30 août 2007

Ces normes ont été abrogées par la norme de 2017 relative à l'abrogation de certaines normes et recommandations de l'Institut des Réviseurs d'Entreprises.

Toutefois,  en  ce  qui  concerne  les  missions  effectuées  par  les  réviseurs  d’entreprises  dans  des entités qui entrent dans le champ d’application de la loi du 27 juin 1921 sur les associations sans but   lucratif,   les   fondations,   les   partis   politiques   européens   et   les   fondations   politiques européennes, les  normes  susmentionnées relatives  à  certains  aspects  liés  à  l’indépendance  du commissaire ne seront abrogées qu’à partir  de  la  date  d’entrée en vigueur de la modification de ladite  loi  du  1921 visant, entre  autres, à  rendre  les articles  133/1  et 133/2  du  Code  des  sociétés applicables à ces entités.


Les présentes normes s’inscrivent dans le cadre de la transposition de la directive audit qui prévoit entre autres des dispositions en matière d’indépendance.
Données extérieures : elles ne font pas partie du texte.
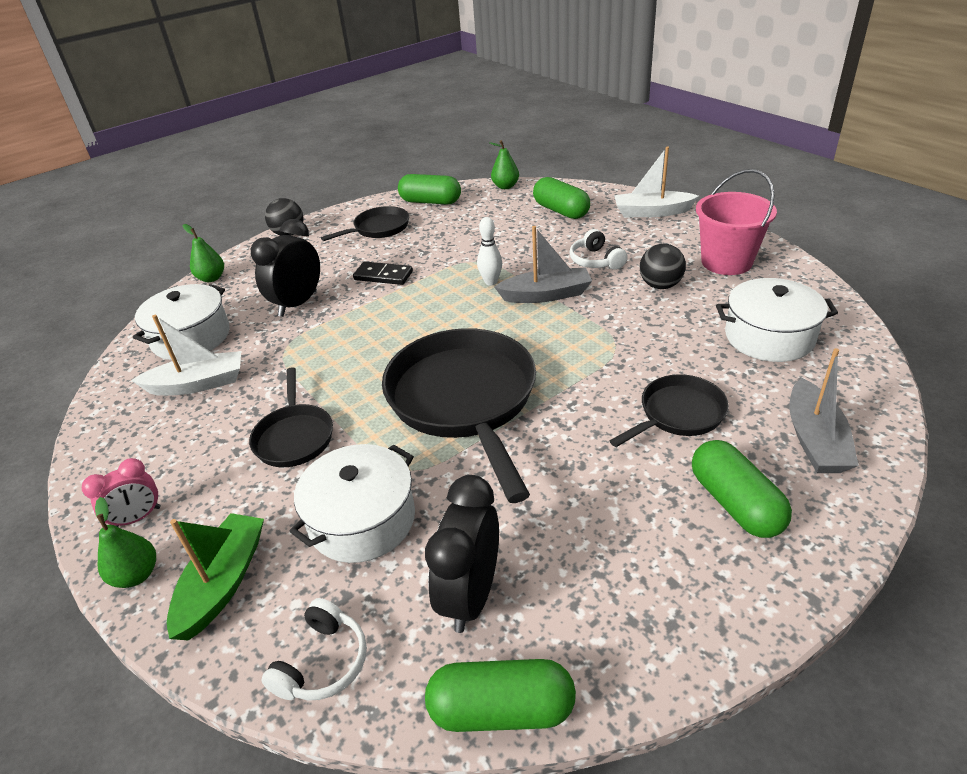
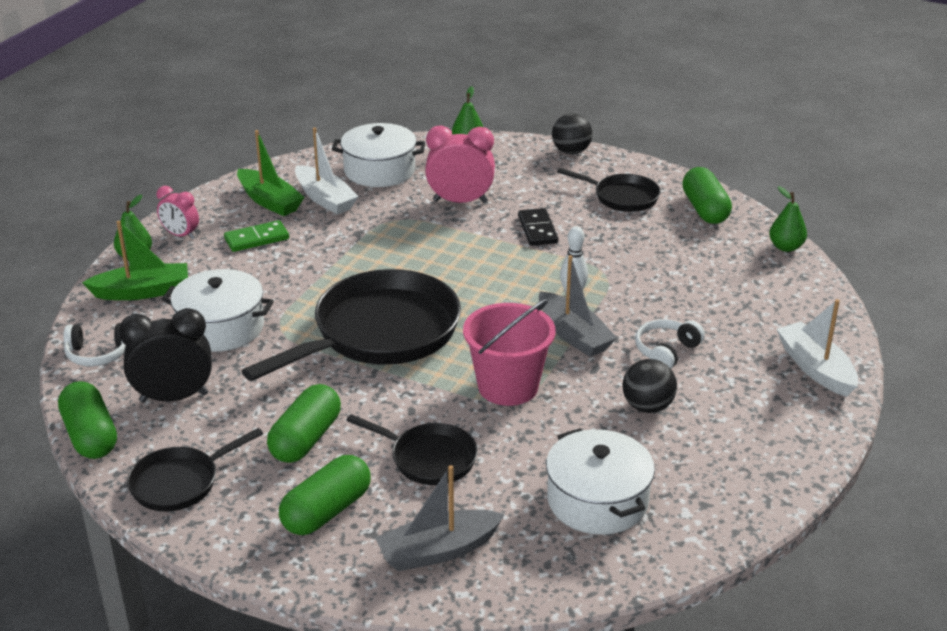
camera: 60 degrees right, 5 degrees down
black pan [249,367,333,467] -> black pan moved to [127,428,263,512]
black clock [251,219,320,317] -> pink clock [425,125,495,203]
green capsule [533,177,590,219] -> green capsule moved to [267,384,341,463]
pink bucket [696,169,777,275] -> pink bucket moved to [463,299,556,406]
none -> green domino [224,220,289,252]
none -> green boat [237,130,304,216]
Au considérant (11) de la directive audit, il est ainsi explicitement prévu que la Commission européenne peut adopter des mesures d’exécution relatives à l’indépendance et qu’elle pourrait tenir compte des principes énoncés dans la recommandation européenne du 16 mai 2002 « l’indépendance du contrôleur légal des comptes au sein de l’UE : principes fondamentaux ». La recommandation consacre l’approche conceptuelle, qui consiste à définir une série de principes fondamentaux en matière d’indépendance du commissaire qui permette de faire face aux variations constantes de situations spécifiques, et qui s’intègre dans la volonté d’harmonisation au niveau européen et international.
 
Selon l’approche « risques et sauvegardes », le commissaire examine s’il existe une relation financière, d’affaires, d’emploi ou de toute autre nature entre lui-même, le cabinet de révision ou le réseau et l’entité contrôlée qui est susceptible de porter atteinte à son indépendance. Dans l’affirmative, il veillera à appliquer des mesures de sauvegarde visant à réduire ces risques.

Si l’importance des risques comparée aux mesures de sauvegarde appliquées est telle que son indépendance est compromise, le réviseur d’entreprises ou le cabinet de révision ne peut pas effectuer le contrôle légal des comptes.